Desak Penegakan Hukum dan Pendampingan Korban
Menanggapi kasus-kasus terkini, Yuni mendesak aparat penegak hukum untuk bertindak tegas dan memberikan efek jera maksimal kepada pelaku. Menurutnya, kelembutan dalam menangani kasus anak tidak boleh disalahartikan sebagai pembiaran terhadap pelaku.
Selain penindakan hukum, Yuni juga menyoroti pentingnya aspek pemulihan korban. Ia meminta agar pendampingan psikologis menjadi prioritas utama agar para korban dapat pulih dari trauma dan kembali menatap masa depan dengan optimisme.
“Anak-anak adalah amanah dan generasi penerus bangsa. Sudah menjadi kewajiban kita bersama memastikan Depok menjadi kota yang ramah dan aman bagi setiap anak,” tegasnya.
Pentingnya Edukasi Tubuh dan Penghapusan Tabu
Dalam kesempatan tersebut, Yuni juga menyoroti peran krusial stakeholder terkait—termasuk dinas pendidikan dan sosial—untuk merespons cepat setiap laporan yang melibatkan ABU. Namun, pencegahan jangka panjang dinilai sama pentingnya.
Yuni menggarisbawahi perlunya sosialisasi intensif mengenai edukasi tubuh (body safety) kepada anak-anak. Ia mengajak masyarakat untuk menghilangkan tabu dalam membahas topik sensitif seperti batasan sentuhan fisik.
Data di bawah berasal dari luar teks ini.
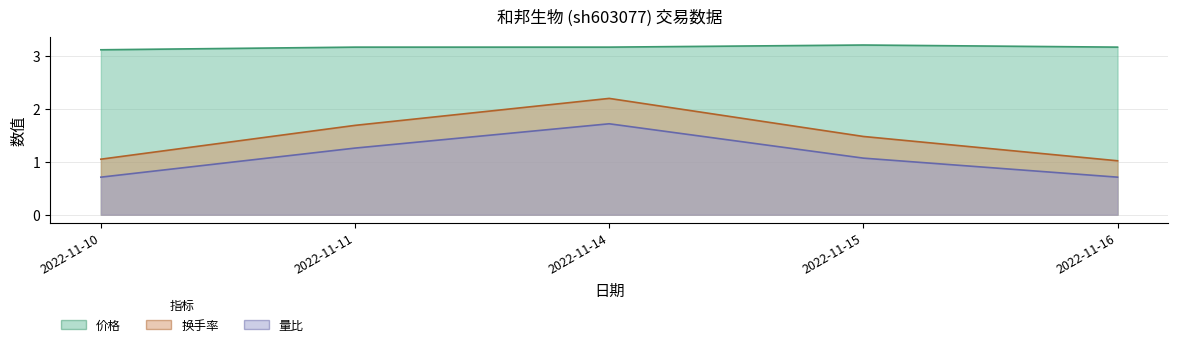

In 换手率, how many points are higher than both neighbors (excluding endpoints)?

1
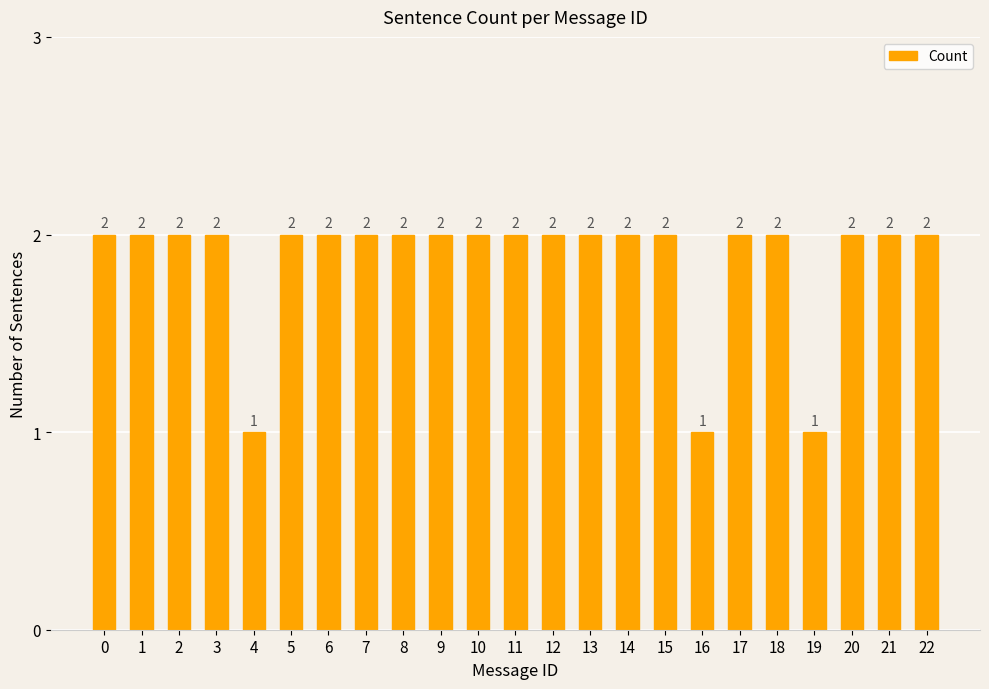

True or false: the data shows 3 at 3.

False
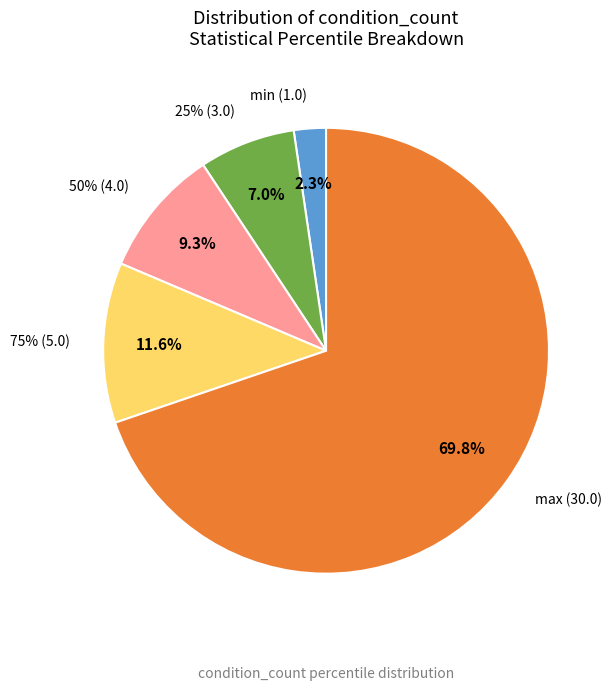

True or false: min accounts for 1% of the total.

False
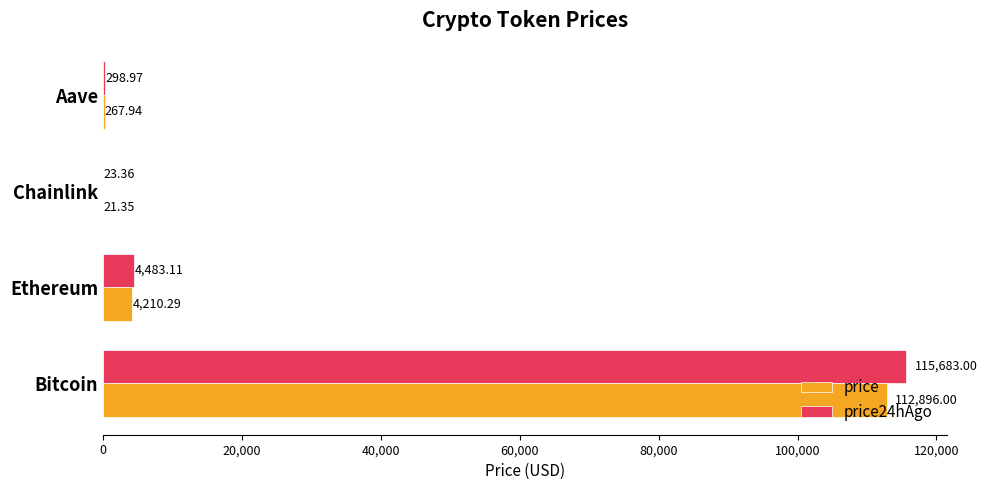

Which series has the largest range (max minus min)?

price24hAgo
“Berikan sosialisasi agar tidak lagi ada tabu. Anak-anak perlu tahu apa yang boleh disentuh dan apa yang tidak boleh disentuh. Ini penting sebagai benteng pertahanan pertama mereka,” jelasnya.
Ia juga mengajak seluruh keluarga di Depok untuk mempererat kedekatan dengan anak, membangun komunikasi terbuka, mendengarkan keluhan mereka, serta aktif mengawasi lingkungan pergaulan maupun aktivitas digital anak guna mencegah potensi kekerasan.